### Provided records

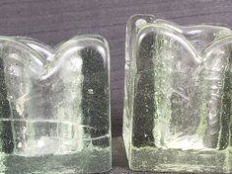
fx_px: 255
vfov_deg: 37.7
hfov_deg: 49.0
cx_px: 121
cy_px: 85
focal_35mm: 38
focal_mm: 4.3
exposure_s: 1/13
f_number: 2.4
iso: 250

==

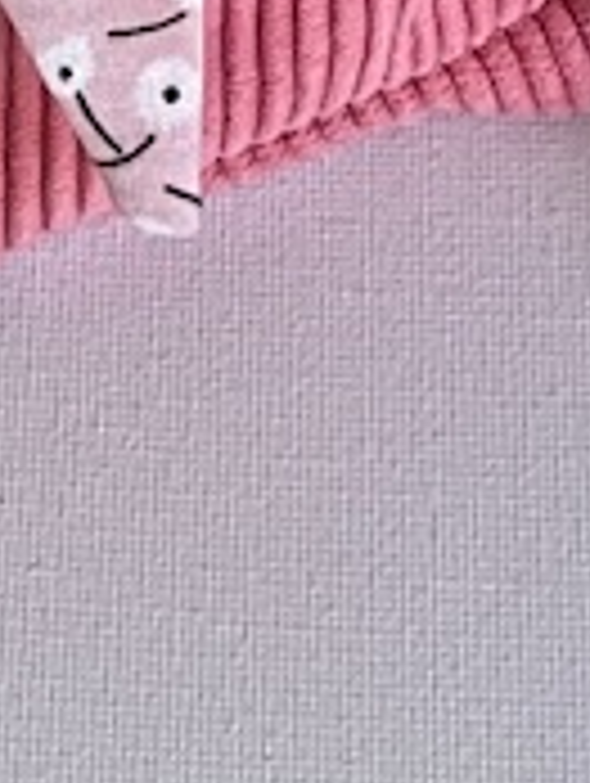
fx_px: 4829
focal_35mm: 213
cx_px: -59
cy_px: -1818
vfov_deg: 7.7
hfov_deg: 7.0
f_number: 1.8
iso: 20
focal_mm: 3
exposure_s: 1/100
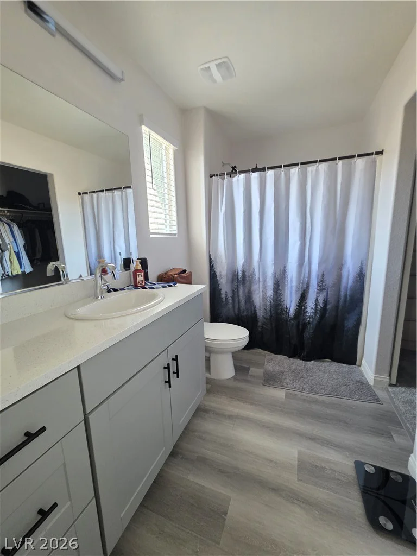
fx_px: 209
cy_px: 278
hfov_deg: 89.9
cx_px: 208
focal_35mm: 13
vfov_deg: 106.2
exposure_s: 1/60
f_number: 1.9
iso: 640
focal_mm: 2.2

### Work order
Look above for the line containing "hfov_deg: 7.0" and the line containing "focal_mm: 2.2", then reproduce both and everything between them exactly, pictures omitted.

### Task output
hfov_deg: 7.0
f_number: 1.8
iso: 20
focal_mm: 3
exposure_s: 1/100
fx_px: 209
cy_px: 278
hfov_deg: 89.9
cx_px: 208
focal_35mm: 13
vfov_deg: 106.2
exposure_s: 1/60
f_number: 1.9
iso: 640
focal_mm: 2.2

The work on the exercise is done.